**Exercise:** Could you write out the lines below word for word, leaving out the pictures?

**Data records:**
'''

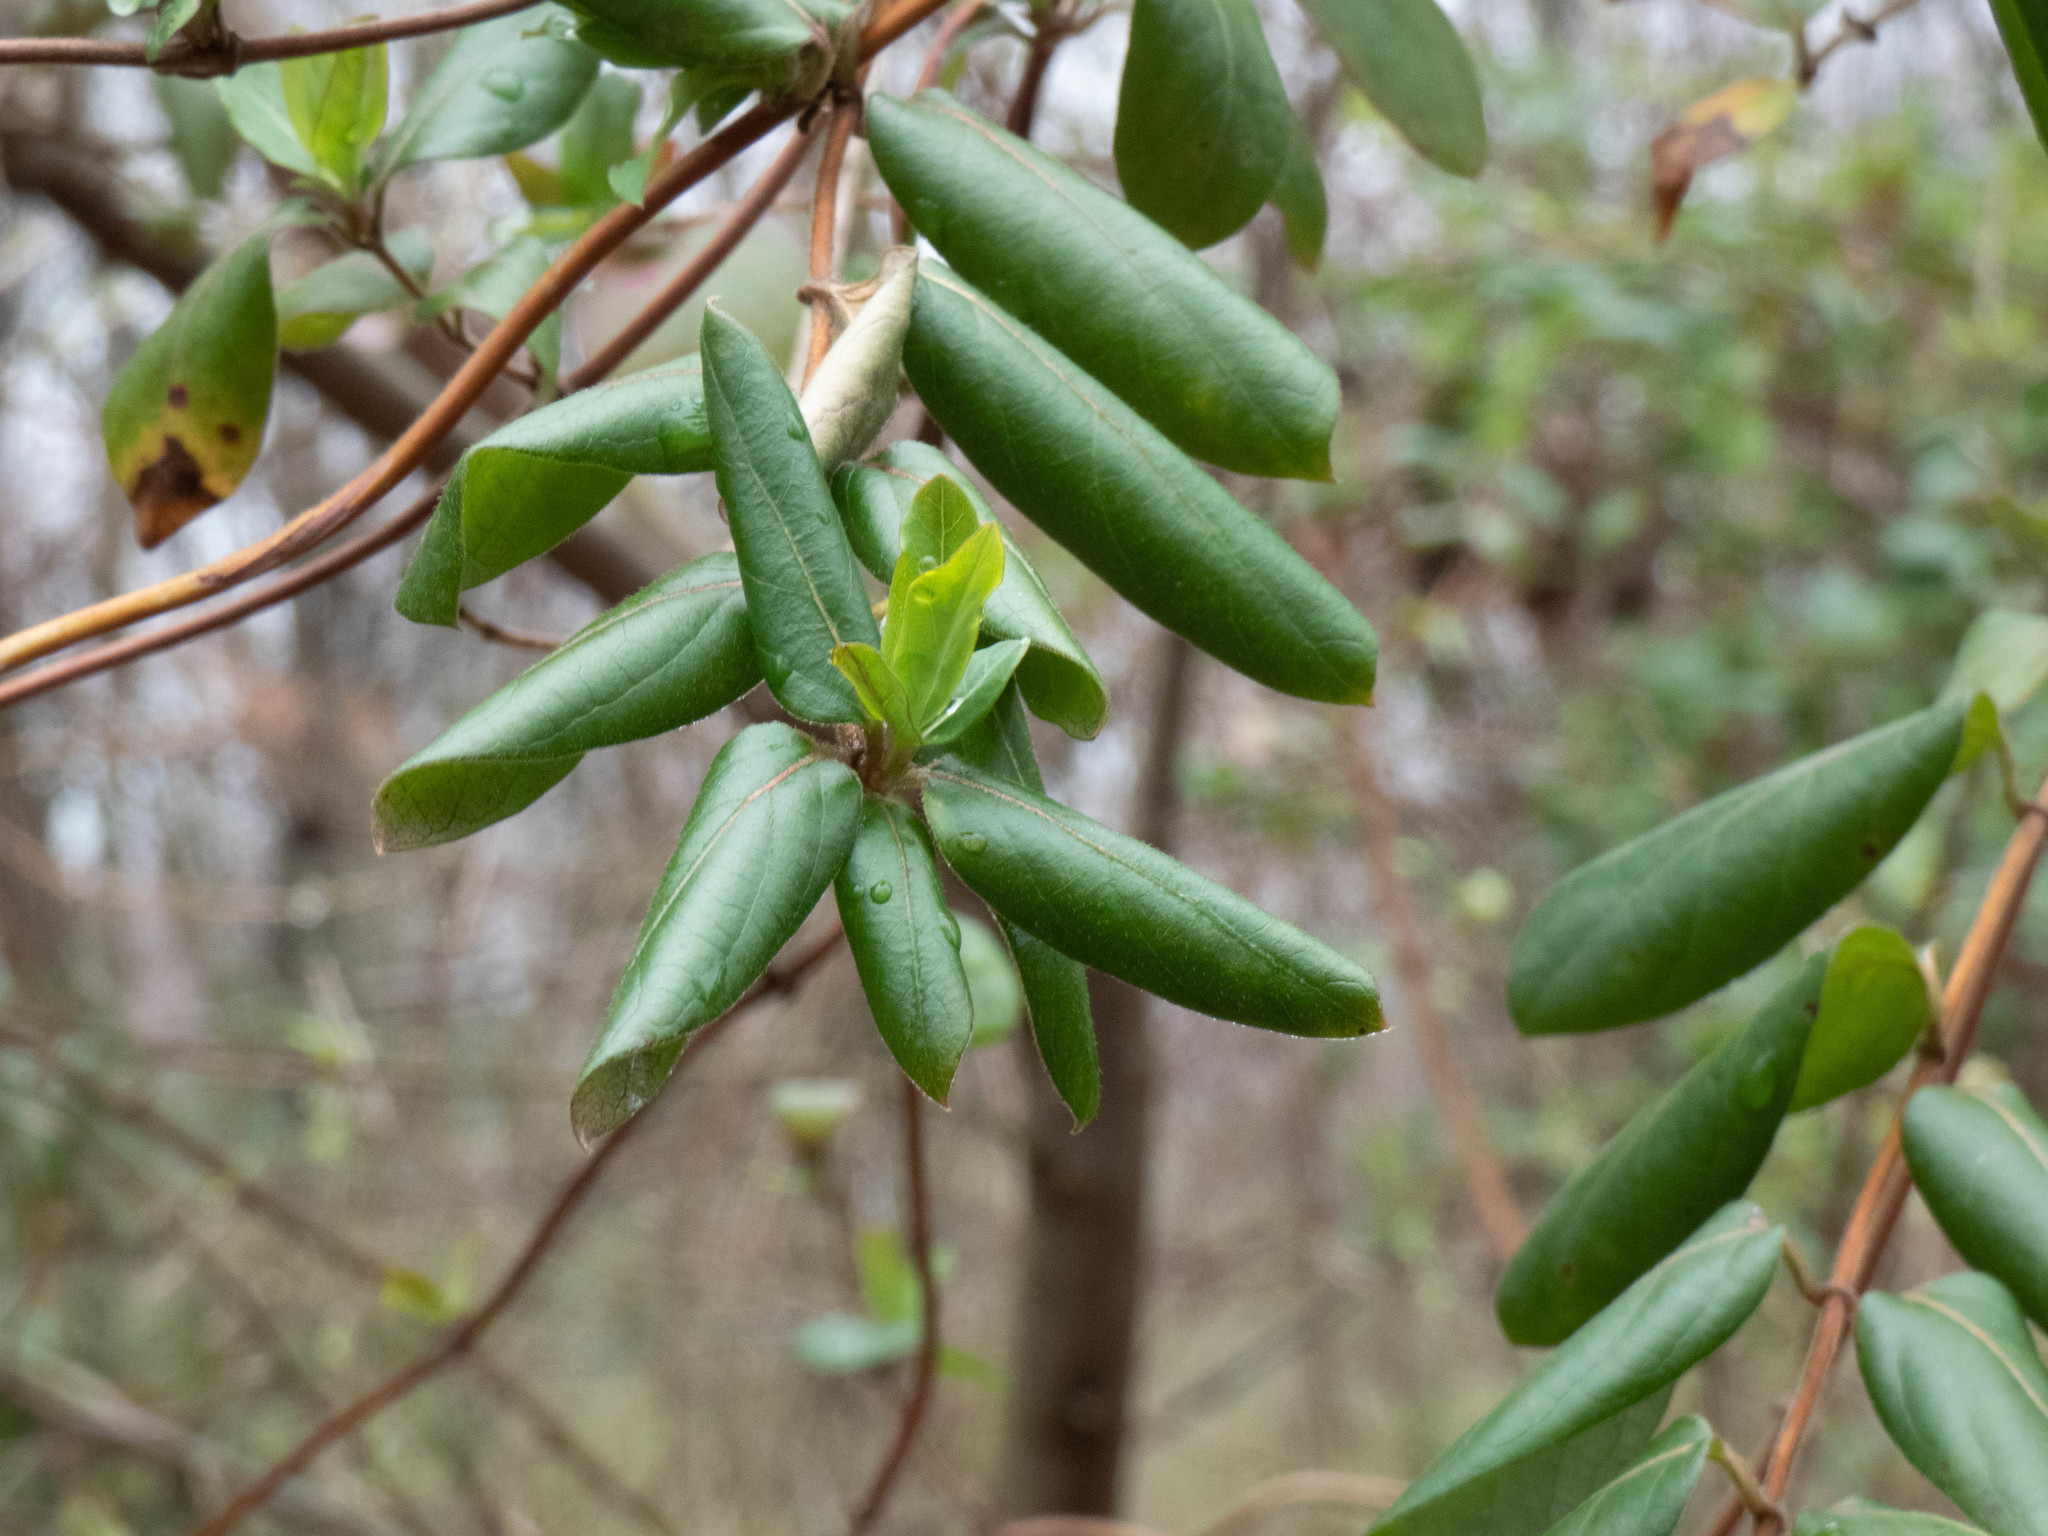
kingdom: Plantae
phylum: Tracheophyta
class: Magnoliopsida
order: Dipsacales
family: Caprifoliaceae
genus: Lonicera
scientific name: Lonicera japonica
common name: Japanese honeysuckle
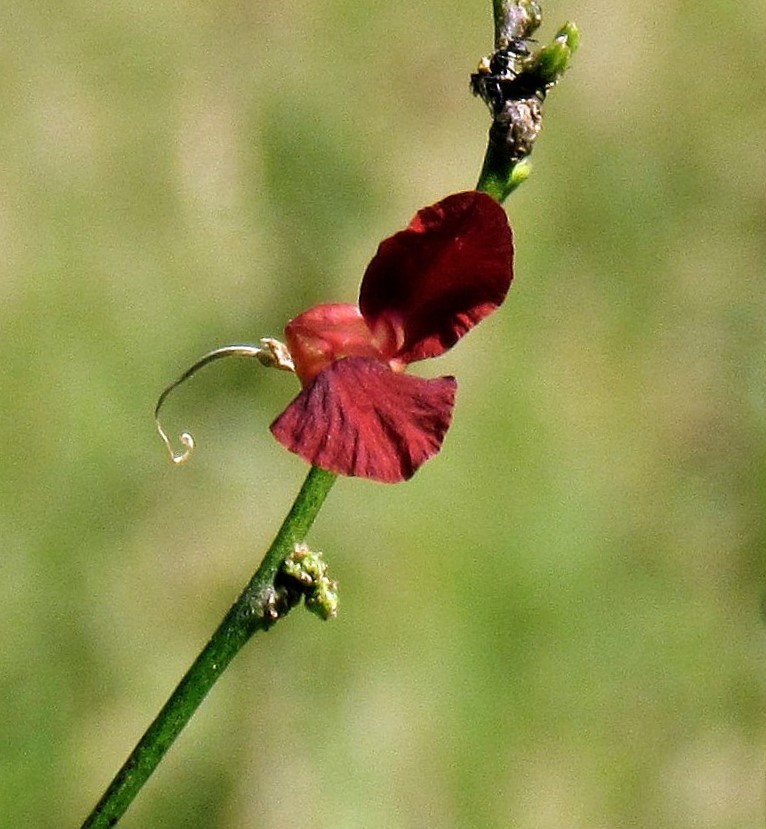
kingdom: Plantae
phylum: Tracheophyta
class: Magnoliopsida
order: Fabales
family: Fabaceae
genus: Macroptilium
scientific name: Macroptilium lathyroides
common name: Wild bushbean
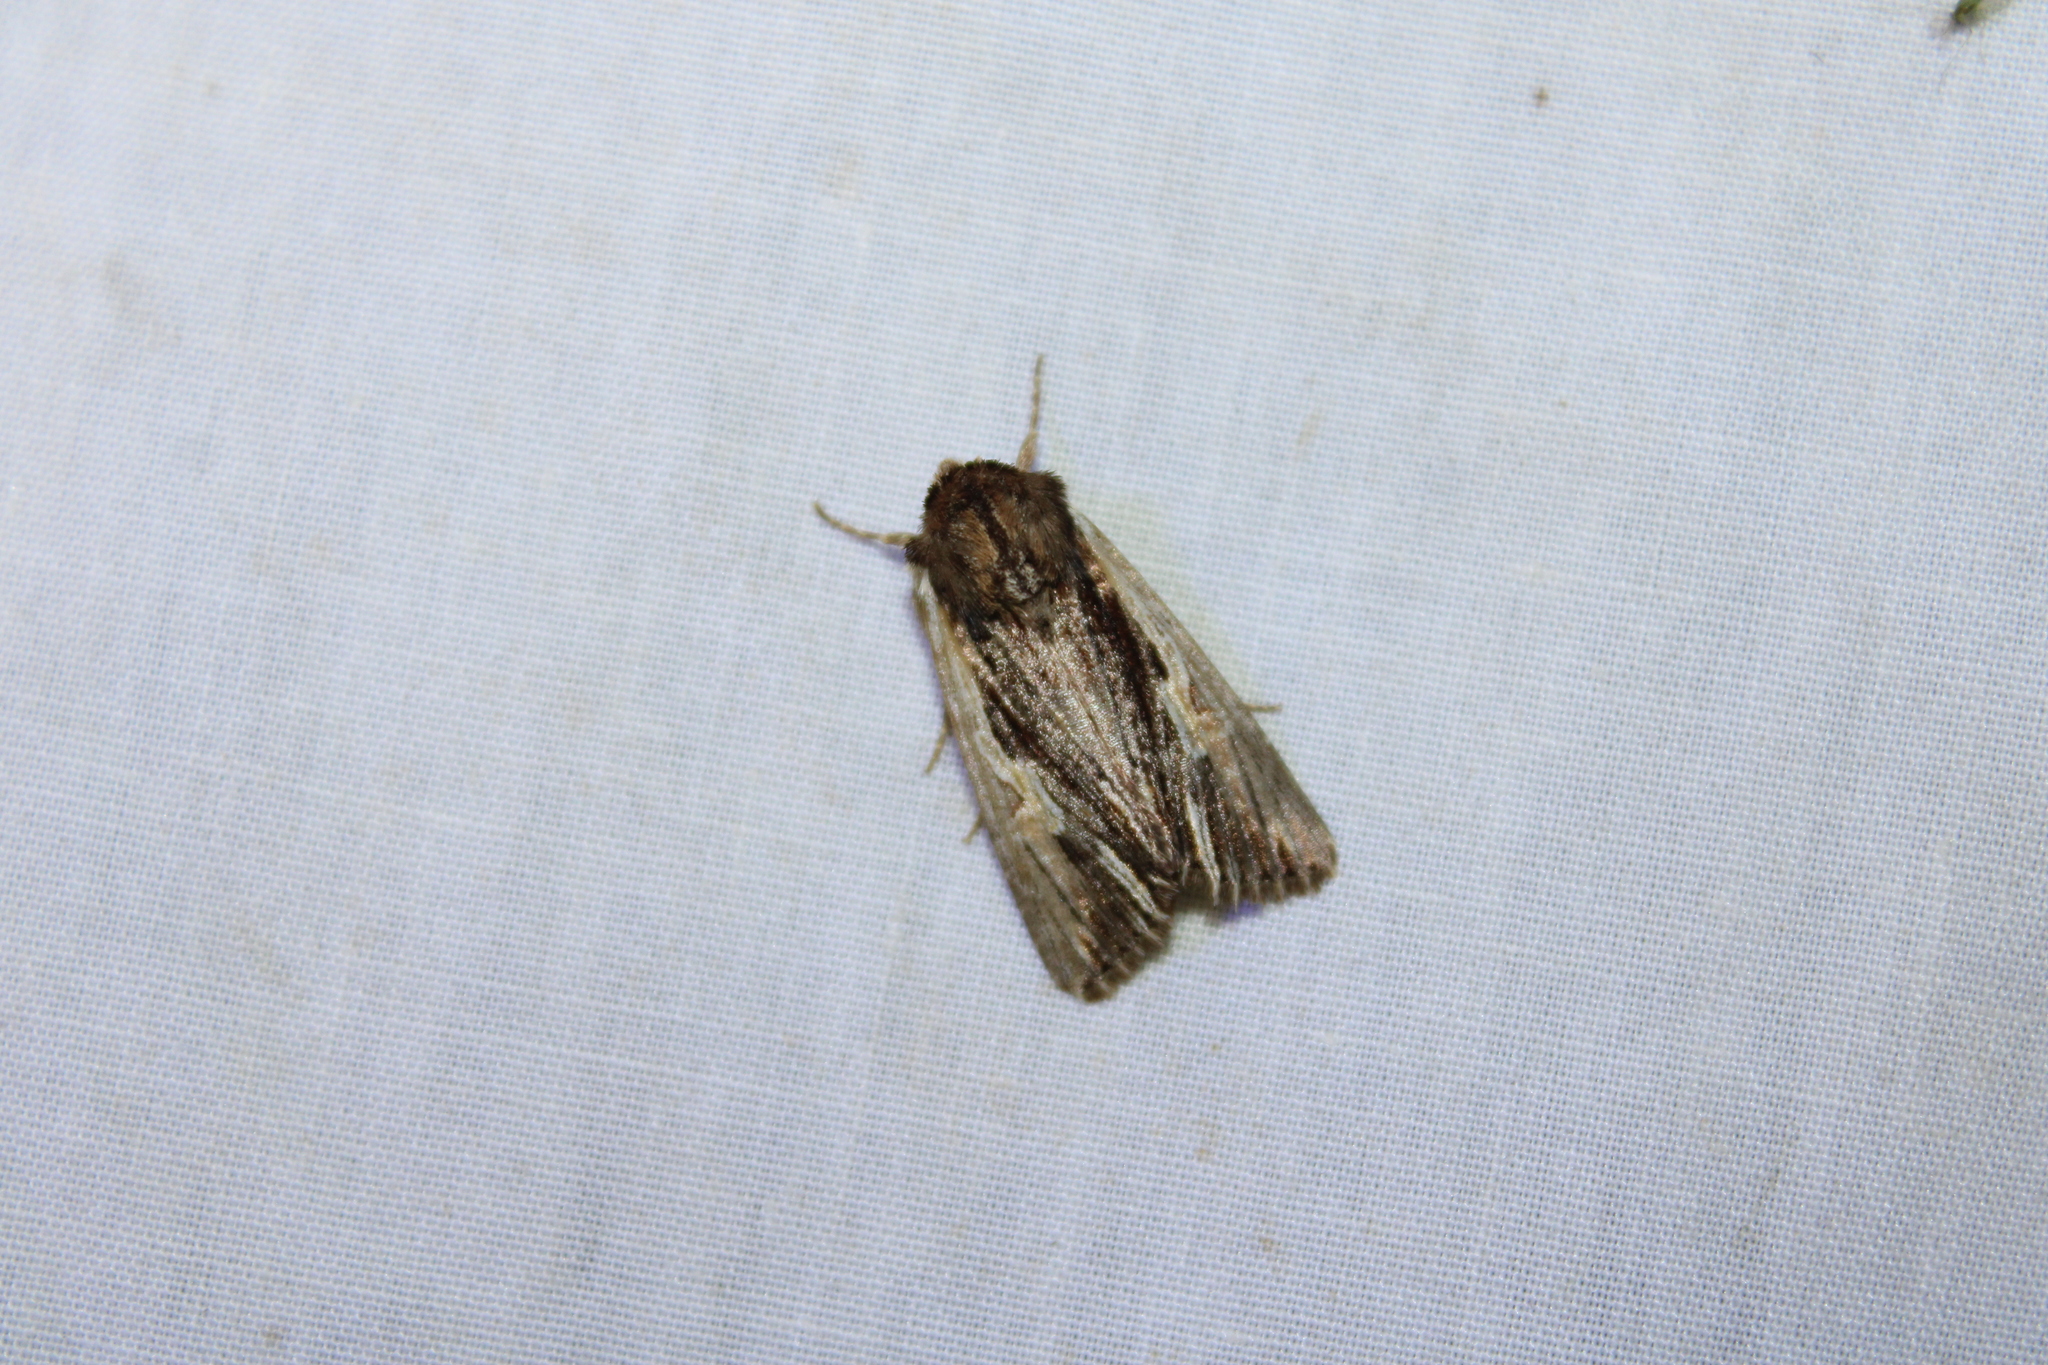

'''

**The result:**
kingdom: Plantae
phylum: Tracheophyta
class: Magnoliopsida
order: Dipsacales
family: Caprifoliaceae
genus: Lonicera
scientific name: Lonicera japonica
common name: Japanese honeysuckle
kingdom: Plantae
phylum: Tracheophyta
class: Magnoliopsida
order: Fabales
family: Fabaceae
genus: Macroptilium
scientific name: Macroptilium lathyroides
common name: Wild bushbean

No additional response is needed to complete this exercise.